The first indication that the said white tiger might not have been exactly what the police imagined came when the helicopter observation team reported that the tiger had no heat signature and, suspiciously, did not move. Then, the wind blew it over; we know that there are no hurricanes in Hampshire, so finally the white tiger team must have realised that the animal was a stuffed toy.

The entire story, reported in The Guardian, is completely bizarre. First, the panic. How come that it never occurred to anyone that a real live white tiger was wholly unlikely to be sitting in a Hampshire field? Then, the overreaction. A helicopter with heat-reading equipment, significant police presence, tranquillising darts, involvement by the local zoo and much else all point to the assumption made by the authorities that, yes, white tigers do hang out in Hampshire and this must be taken very, very seriously indeed.

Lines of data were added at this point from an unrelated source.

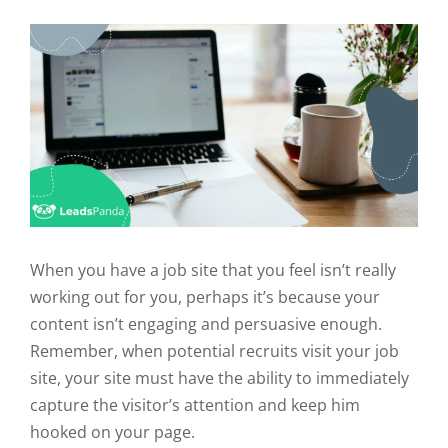
When you have a job site that you feel isn’t really
working out for you, perhaps it’s because your
content isn’t engaging and persuasive enough.
Remember, when potential recruits visit your job
site, your site must have the ability to immediately
capture the visitor’s attention and keep him
hooked on your page.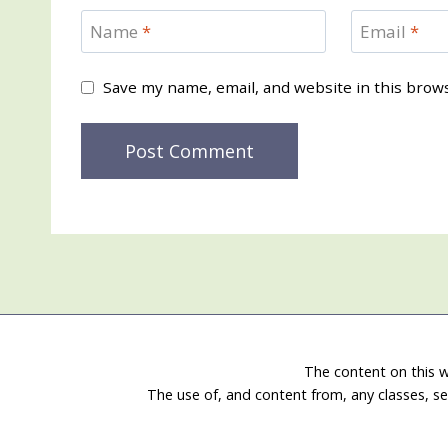
Name
*
Email
*
Save my name, email, and website in this brow
The content on this w
The use of, and content from, any classes, se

My guess is that those who have spent time in India simply don’t know whether to laugh or cry at the absence of common sense on the part of those involved. Safety culture, backed up by the Health and Safety Executive, have created a climate in which people are terrified of their own shadows and will run to authority at the first sign of anything untoward. They can’t handle it themselves and appear to have abandoned agency, with relief. After all, if there is no agency, they might surmise, then there is no need to assume responsibility either.

I recall a trip on the Budapest metro some years ago when a young man boarded the train with a falcon on his wrist. No one batted an eyelid. A falconer with a falcon is hardly the commonest sight in Budapest, though others have seen the pair too, but the passengers, all Hungarian presumably, behaved with the sangfroid proverbially attributed to the English. I suspect that if there had been Brits on the train, they would have broken out in a fit of screaming heebie-jeebies. After all, they were thoroughly frightened by a stuffed white tiger in Hampshire.